THEORY OF ROCKETRY BY C. M. KORNBLUTH

Foster said, smiling, “Well, I’m new at this, Mr. Edel. I didn’t know I was supposed to stray. Should I revise it?”

“Oh, no,” Mr. Edel said quickly. “I didn’t mean to imply that

you’re unarguably mistaken in anything you said. I don’t know why I’m fussing at you about it at all. I suppose you’ve taken a sort of engineering approach to literature, which is natural enough. Did you ever succeed in engaging your father in the project?”

“I’m afraid not, Mr. Edel. You can imagine.”

“He’s been away?”

“Why, no.” Foster was surprised. But didn’t his father go away now and then? He thought Foster had said—or almost said-He took the paper from him and leafed through it. “This is quite good enough for a pass, Foster. It’ll be read by somebody in the English chairman’s office, but that’s a formality. Let’s say you’ve completed your Enrichment Option.” He stuck out his hand and Foster took it warmly. “That, then, is that. Do you have to run now?”

“With all rods out,” Foster said. “I’ve got to prepare for the Math Team meet, a hundred things. Can I mail that for you?”

It was the letter to Fuqua on his desk. “Why, thanks.”

“Thank you, Mr. Edel, for the time you’ve taken with me.”
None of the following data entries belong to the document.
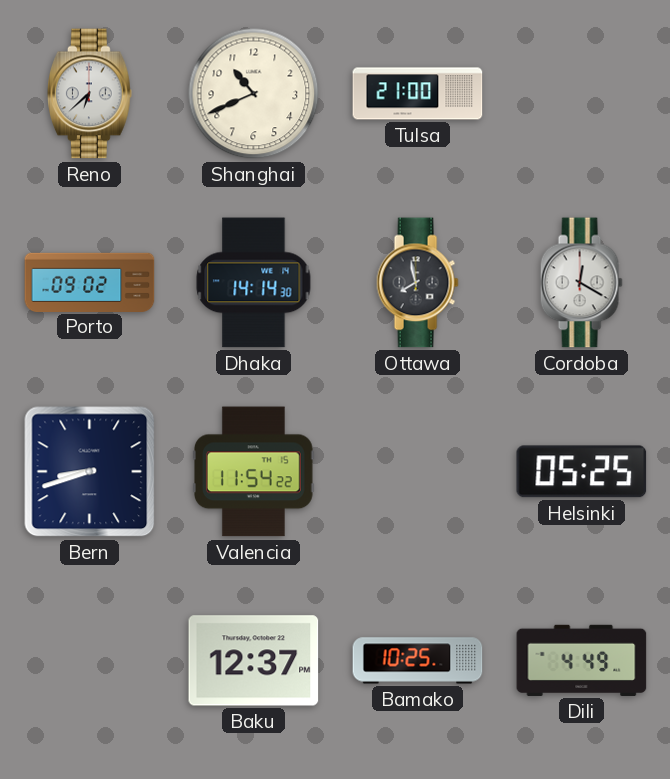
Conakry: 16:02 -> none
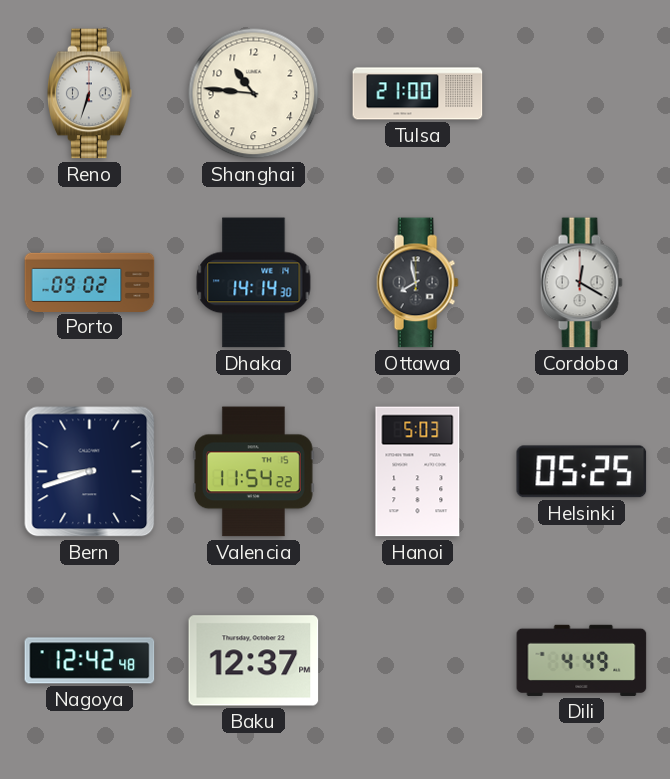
Reno: 6:38 -> 6:33
Shanghai: 10:41 -> 10:46
Hanoi: none -> 5:03
Nagoya: none -> 12:42
Bamako: 10:25 -> none
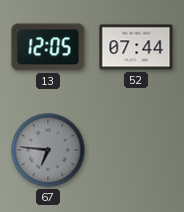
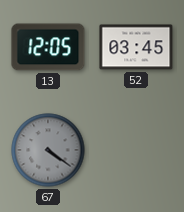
52: 07:44 -> 03:45
67: 6:46 -> 4:21
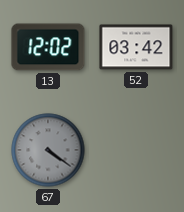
13: 12:05 -> 12:02
52: 03:45 -> 03:42
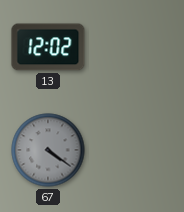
52: 03:42 -> none
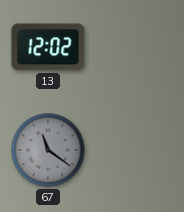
67: 4:21 -> 11:21
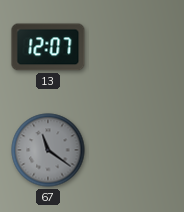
13: 12:02 -> 12:07
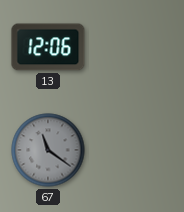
13: 12:07 -> 12:06
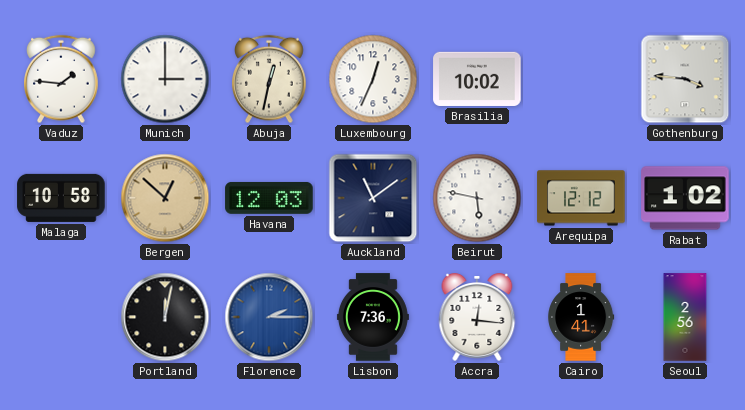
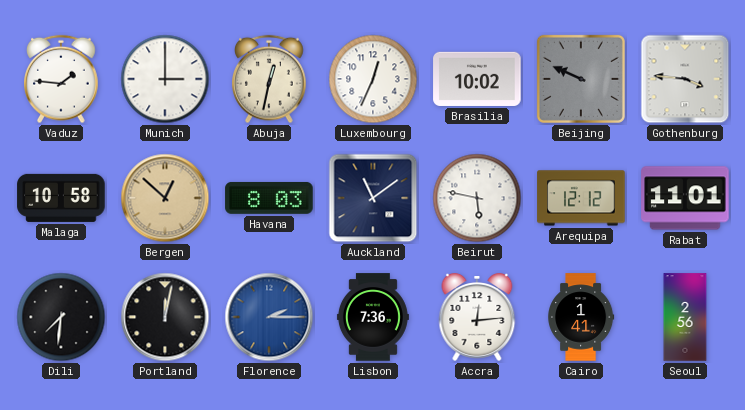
Beijing: none -> 9:49
Havana: 12:03 -> 8:03
Rabat: 1:02 -> 11:01
Dili: none -> 7:31
Accra: 12:16 -> 12:14
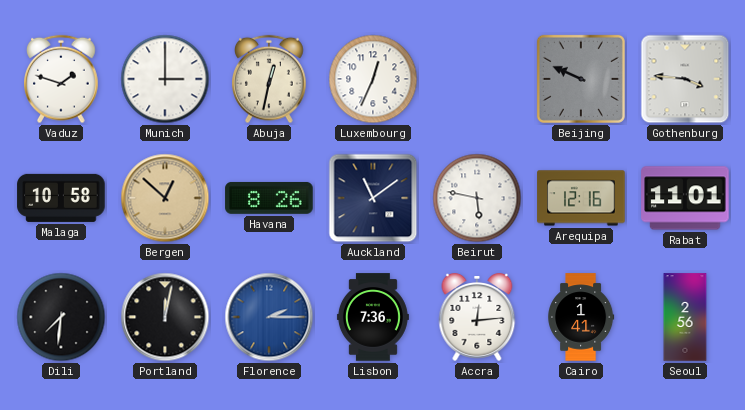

Well worth it, son, Mr. Edel thought after the door closed. There aren’t many like you. The paper was a little cold and cynical, but you’ll learn. Criticism’s heady stuff. Speaking quite objectively, you’ve done a piece thoroughly consistent with College Freshman English work, and that’s what you were supposed to do. If it helps get you into Colorado Springs, I’ve done my job.

He turned in the paper the next day to the English chairman’s office and the assistant chairman read it while he waited, mumbled “Seems quite competent” and entered a “Completed” on Foster’s grade card. He let his eyes run over the other grades and whistled. “A beaver,” he said.

“All rods out,” Mr. Edel smugly corrected him, and went to the door. A freshman girl who knew him, on messenger duty with the principal’s office, intercepted him in the corridor. The message: he would please report at once to the principal; Mrs. Giovino would be advised to take such classes as he might be obliged to miss.

“Classes?” he asked the girl, unbelievingly.

She knew nothing.

The assistant principal for teaching personnel received him at

once, alone in his two-window office. He was a gray man named Sturgis whose pride was getting to the point. “Edel,” he asked, “are you sure you’re happy here?”

Mr. Edel said, recognizing a sheet of typing on Sturgis’ desk, “May I ask how you got that letter of mine?”

“Surely. Your young friend Foster turned it in.”

“But why? Why?”

“I shall quote: 7 honestly do not believe that Foster has to lie his way through the personality profiles like the rest of us mortals.’ If you believed this, Edel, why did you counsel him to lie? Why did you show him this letter as proof that you lied yourself?”

“Counsel him to lie? I never. I never.”

His stammering was guilt; his sweating was guilt. Sturgis pitied him and shook his head. “He kept a little record,” Sturgis said. “Ha, a ‘log’ he called it—he’s quite space-minded; did you know?”

“I know. I demand a hearing, goddammit!”

Sturgis was surprised. “Oh, you’ll get a hearing, Edel. We always give hearings; you know that.”

“I know that. Can I get back to my classes now?”

“Better not. If you’re not happy here . . .”

Mr. Edel and Foster met that afternoon in the soda shop two blocks from the school. Mr. Edel had been waiting for him, and Foster saw the teacher staring at him from a booth. He excused himself politely from the Math Team crowd around him and joined Mr. Edel.

“I feel I owe you an explanation, sir,” Foster said.

“I agree. How could you—why—?”

Foster said apologetically, “They like you to be a little ruthless at the Academy. This will stand out on my record as a sign of moral fiber. No, Mr. Edel, don’t try to hit me. It’ll make things look that much worse at the hearing. Goodbye, sir.”